Henri lacht en rondom zijn ogen schuiven kleine rimpeltjes als een trekharmonica in elkaar. Tegelijkertijd ontbloot hij zijn stralend witte tanden, alleen helemaal achterin aan de linkerkant glanst een gouden kroon.

“En wat gebeurde er toen?”

“Ik heb gegeten en heb me daarna in mijn tijdschrift verdiept. Mijn buurman werkte verder, geloof ik.”

“Verder niets?”

“Nee…Of toch, wacht eens. Ik ben nog een keer naar het toilet geweest en toen viel het me op dat hij nogal transpireerde en rood zag. Bij zo’n lichaamsomvang niet echt verrassend. Bovendien had hij cognac gedronken.”

“Goed, ik denk dat we voorlopig genoeg weten. Hartelijk bedankt voor uw moeite. O, en blijft u alstublieft tot onze beschikking, want het kan zijn dat we nog aanvullende informatie nodig hebben,” zegt Henri terwijl hij opstaat.

Claudia en Barbara staan heel toevallig in de hal de planten te verzorgen. Alleen Andrea is nergens te bekennen, maar ik hoor haar wel. Ze staat net luidkeels Kasimir, mijn bakbeest van een labrador, uit te kafferen.

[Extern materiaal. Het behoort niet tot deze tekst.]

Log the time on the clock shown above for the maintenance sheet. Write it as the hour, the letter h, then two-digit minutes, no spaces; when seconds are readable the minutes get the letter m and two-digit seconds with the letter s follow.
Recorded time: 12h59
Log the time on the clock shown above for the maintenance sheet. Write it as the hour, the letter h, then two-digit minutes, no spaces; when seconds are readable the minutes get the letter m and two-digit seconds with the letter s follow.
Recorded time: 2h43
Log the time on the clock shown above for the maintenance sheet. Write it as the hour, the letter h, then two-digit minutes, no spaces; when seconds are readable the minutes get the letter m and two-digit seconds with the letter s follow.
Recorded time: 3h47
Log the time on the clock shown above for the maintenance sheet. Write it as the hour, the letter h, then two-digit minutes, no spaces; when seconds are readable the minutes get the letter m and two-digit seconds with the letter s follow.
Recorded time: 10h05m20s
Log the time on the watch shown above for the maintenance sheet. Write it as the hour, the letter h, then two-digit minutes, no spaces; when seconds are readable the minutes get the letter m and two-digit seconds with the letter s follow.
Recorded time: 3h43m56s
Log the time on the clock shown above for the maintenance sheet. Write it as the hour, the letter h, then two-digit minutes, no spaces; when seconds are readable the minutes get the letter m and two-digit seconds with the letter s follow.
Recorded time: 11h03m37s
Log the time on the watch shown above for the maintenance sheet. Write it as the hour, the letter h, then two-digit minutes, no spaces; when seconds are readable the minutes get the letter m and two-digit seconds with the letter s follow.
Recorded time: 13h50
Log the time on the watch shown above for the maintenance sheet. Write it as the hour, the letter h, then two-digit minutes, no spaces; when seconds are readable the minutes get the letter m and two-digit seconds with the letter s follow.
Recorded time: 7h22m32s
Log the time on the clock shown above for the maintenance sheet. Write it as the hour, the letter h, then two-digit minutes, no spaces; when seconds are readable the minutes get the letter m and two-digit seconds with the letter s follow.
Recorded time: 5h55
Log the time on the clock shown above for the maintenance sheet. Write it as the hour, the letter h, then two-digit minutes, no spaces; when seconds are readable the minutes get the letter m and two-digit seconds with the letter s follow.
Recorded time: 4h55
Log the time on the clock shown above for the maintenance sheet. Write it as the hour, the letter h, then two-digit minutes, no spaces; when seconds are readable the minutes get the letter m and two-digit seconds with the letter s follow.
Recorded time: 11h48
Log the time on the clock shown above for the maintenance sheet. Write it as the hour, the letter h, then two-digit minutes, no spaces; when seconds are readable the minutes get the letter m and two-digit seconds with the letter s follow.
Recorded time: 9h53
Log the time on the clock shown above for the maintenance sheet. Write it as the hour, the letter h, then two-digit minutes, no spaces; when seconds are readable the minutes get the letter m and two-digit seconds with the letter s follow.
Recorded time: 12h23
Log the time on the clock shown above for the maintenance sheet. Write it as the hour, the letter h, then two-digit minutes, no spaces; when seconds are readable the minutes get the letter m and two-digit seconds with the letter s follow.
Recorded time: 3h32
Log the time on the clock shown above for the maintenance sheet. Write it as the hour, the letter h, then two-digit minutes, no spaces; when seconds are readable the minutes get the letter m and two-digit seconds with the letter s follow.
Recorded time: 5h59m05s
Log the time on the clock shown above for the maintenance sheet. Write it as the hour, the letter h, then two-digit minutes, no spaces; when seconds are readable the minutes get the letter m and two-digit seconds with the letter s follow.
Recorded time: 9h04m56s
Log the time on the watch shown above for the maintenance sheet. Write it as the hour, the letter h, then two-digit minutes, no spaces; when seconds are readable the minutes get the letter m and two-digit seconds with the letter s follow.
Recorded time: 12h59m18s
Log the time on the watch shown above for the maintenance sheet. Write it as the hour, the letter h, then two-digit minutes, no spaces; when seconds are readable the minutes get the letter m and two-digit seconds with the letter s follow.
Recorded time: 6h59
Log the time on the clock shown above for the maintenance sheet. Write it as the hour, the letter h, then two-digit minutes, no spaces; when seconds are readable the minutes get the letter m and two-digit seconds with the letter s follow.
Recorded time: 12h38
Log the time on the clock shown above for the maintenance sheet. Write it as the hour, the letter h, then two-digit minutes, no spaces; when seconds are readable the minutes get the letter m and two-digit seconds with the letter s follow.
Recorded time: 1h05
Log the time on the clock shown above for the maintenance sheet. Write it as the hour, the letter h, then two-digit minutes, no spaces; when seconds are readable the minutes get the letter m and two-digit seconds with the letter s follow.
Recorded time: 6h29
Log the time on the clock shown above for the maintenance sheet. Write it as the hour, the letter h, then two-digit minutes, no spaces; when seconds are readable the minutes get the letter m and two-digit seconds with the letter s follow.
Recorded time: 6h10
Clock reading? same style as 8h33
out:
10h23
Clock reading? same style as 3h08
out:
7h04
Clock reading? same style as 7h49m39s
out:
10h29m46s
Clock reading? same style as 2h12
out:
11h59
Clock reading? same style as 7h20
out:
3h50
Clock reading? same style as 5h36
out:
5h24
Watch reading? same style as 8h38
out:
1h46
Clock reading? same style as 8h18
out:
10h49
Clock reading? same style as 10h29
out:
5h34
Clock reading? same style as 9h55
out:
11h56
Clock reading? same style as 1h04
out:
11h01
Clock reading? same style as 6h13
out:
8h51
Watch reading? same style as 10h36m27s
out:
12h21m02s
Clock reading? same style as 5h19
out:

Pierre blijft even voor Claudia staan, kijkt naar haar, lacht en keert zich dan met een serieuze uitdrukking op zijn gezicht weer om naar mij. “Plannen om op reis te gaan?”

“Nee, hoezo?”

“Het zou prettig zijn als u ons daarover wilt inlichten.”

“O…ja, dat zal ik doen.”

Met die woorden werk ik ze naar de deur toe.

“Wat was dat? Word je verdacht?” wil Claudia weten.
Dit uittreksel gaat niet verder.